SQL statements in code should put SQL words in ALL CAPS:
"""SELECT quote FROM quotes ORDER BY random() LIMIT 1"""
This makes SQL significantly easier to read.
Common variable names
- L => an arbitrary list.
- t => an arbitrary tuple.
- x => an arbitrary float.
- s => an arbitrary string.
- f => an arbitrary function.
- p => an arbitrary predicate.
- i,n => an arbitrary integer.
- cb => an arbitrary callback.
- db => a database handle.
- fd => a file-like object.
- msg => an ircmsgs.IrcMsg object.
- irc => an irclib.Irc object (or proxy)
- nick => a string that is an IRC nick.
- channel => a string that is an IRC channel.

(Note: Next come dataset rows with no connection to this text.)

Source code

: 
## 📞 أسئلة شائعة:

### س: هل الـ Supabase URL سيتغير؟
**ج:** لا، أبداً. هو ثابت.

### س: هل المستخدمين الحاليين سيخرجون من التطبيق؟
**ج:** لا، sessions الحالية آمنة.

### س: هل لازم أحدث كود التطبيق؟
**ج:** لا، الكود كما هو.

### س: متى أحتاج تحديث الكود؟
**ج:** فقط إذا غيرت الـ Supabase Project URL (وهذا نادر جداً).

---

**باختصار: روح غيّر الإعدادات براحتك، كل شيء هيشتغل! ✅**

- hostmask => a string that is a user’s IRC prefix.
When the semantic functionality (that is, the “meaning” of a variable is obvious from context), one of these names should be used. This just makes it easier for people reading our code to know what a variable represents without scouring the surrounding code.
Multiple variable assignments should always be surrounded with parentheses – i.e., if you’re using the partition function, then your assignment statement should look like:
(good, bad) = partition(p, L)
The parentheses make it obvious that you’re doing a multiple assignment, and that’s important because I hate reading code and wondering where a variable came from.